Records supplied below:

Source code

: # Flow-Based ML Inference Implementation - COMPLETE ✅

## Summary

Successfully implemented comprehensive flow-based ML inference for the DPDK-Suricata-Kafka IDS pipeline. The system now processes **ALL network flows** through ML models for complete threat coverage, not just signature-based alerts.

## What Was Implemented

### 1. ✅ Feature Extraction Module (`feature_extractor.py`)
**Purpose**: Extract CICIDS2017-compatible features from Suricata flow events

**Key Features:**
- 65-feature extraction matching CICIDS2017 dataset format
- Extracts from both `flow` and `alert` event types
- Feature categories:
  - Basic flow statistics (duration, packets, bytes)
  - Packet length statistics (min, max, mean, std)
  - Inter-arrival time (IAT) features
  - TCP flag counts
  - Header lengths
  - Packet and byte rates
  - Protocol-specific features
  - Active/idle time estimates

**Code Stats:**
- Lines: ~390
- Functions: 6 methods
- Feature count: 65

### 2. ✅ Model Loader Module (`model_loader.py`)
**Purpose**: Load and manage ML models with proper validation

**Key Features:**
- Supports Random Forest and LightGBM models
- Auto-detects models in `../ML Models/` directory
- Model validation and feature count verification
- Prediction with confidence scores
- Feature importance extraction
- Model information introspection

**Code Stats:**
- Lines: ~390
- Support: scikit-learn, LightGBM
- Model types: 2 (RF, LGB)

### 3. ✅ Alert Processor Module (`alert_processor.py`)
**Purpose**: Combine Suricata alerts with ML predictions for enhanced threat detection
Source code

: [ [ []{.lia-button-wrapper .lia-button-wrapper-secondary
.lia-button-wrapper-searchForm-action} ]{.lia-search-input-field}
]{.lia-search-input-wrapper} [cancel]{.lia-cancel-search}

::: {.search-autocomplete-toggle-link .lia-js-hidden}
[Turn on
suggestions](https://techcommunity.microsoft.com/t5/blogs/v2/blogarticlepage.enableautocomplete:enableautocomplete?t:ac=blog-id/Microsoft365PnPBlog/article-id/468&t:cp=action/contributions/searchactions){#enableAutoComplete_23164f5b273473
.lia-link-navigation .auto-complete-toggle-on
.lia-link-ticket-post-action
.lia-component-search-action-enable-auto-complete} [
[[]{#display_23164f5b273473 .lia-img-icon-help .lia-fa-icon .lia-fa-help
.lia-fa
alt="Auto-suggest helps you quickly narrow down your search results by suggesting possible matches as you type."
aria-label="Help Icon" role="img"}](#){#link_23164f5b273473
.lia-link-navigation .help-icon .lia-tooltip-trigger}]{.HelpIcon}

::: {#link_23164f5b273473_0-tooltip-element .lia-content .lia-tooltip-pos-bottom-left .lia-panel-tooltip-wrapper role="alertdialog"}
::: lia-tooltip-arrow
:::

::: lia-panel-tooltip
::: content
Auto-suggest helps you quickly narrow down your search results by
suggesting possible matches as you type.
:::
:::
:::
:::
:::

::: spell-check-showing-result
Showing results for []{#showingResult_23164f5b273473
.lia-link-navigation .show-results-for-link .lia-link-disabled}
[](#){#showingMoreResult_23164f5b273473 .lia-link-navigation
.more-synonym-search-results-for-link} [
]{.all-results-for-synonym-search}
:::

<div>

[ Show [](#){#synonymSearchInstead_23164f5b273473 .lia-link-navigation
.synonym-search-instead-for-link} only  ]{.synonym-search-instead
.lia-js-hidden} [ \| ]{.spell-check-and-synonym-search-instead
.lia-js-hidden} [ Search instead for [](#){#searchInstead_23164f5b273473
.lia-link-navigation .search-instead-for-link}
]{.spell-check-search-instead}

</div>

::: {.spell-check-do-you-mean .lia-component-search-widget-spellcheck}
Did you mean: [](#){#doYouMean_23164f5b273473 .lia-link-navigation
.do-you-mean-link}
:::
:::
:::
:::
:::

End of Records supplied.
Records supplied below:

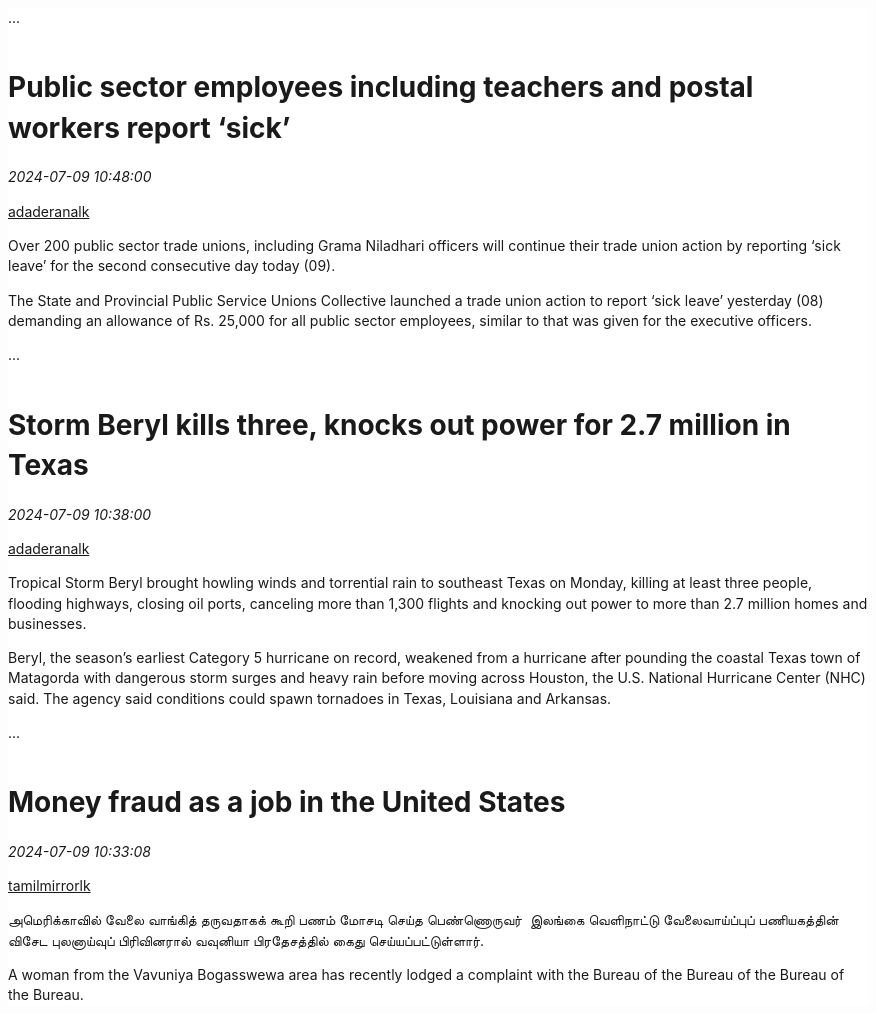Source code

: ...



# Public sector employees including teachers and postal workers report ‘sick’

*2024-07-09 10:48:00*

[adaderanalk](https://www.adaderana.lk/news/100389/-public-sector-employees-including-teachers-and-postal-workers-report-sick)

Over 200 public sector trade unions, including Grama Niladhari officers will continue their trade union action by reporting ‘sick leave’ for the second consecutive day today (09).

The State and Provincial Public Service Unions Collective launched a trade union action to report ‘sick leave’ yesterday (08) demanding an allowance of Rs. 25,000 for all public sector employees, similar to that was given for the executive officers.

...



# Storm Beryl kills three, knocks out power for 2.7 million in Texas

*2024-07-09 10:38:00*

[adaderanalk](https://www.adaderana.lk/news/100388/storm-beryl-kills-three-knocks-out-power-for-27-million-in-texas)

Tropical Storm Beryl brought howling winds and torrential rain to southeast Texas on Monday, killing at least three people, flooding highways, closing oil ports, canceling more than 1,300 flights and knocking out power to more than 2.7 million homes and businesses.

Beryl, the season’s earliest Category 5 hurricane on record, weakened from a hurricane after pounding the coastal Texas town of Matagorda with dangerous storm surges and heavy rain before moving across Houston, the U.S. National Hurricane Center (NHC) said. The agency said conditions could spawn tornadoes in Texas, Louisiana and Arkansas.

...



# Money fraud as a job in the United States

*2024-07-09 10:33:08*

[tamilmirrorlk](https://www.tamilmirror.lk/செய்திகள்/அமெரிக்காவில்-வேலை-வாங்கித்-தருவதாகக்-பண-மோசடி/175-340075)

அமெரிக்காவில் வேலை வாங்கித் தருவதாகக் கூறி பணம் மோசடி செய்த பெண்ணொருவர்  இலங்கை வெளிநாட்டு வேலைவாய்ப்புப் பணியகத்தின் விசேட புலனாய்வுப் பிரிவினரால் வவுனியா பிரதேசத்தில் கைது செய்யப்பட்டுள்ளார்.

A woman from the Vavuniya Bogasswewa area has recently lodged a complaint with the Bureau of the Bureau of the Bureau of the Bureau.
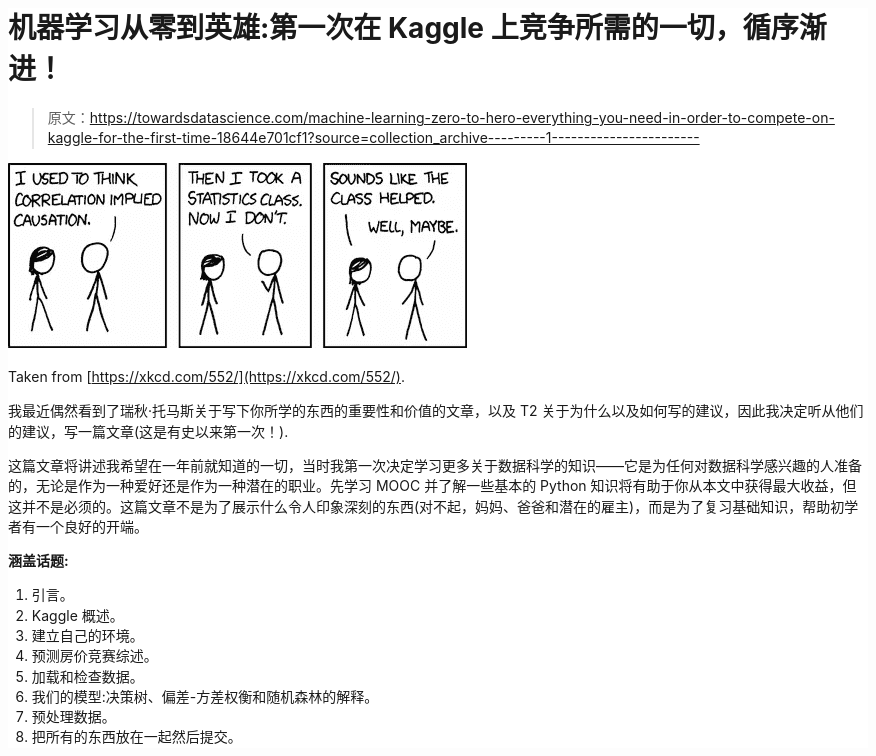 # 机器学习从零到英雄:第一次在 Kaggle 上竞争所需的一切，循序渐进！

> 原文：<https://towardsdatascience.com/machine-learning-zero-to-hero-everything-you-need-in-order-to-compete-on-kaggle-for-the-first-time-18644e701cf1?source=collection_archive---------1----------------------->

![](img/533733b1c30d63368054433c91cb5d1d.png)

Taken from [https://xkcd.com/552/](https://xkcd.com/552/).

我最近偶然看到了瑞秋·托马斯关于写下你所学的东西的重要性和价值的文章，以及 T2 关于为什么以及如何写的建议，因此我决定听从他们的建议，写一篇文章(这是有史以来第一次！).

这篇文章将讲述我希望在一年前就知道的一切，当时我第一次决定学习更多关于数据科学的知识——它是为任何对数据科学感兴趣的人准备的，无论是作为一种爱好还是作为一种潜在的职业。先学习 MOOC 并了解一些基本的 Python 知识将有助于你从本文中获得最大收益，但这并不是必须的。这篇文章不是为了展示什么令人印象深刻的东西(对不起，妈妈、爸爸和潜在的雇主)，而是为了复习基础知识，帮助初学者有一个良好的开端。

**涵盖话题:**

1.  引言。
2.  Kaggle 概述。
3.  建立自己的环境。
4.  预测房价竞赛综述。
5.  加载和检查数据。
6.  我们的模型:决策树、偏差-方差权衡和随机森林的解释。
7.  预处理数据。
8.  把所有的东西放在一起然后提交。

End of Records supplied.

Format the lines of the first block of entries above, from the line containing "- COMPLETE ✅" through the line containing "Suricata flow events" inclusive, as a numbered list, omitting blank lines.

Your solution
1. : # Flow-Based ML Inference Implementation - COMPLETE ✅
2. ## Summary
3. Successfully implemented comprehensive flow-based ML inference for the DPDK-Suricata-Kafka IDS pipeline. The system now processes **ALL network flows** through ML models for complete threat coverage, not just signature-based alerts.
4. ## What Was Implemented
5. ### 1. ✅ Feature Extraction Module (`feature_extractor.py`)
6. **Purpose**: Extract CICIDS2017-compatible features from Suricata flow events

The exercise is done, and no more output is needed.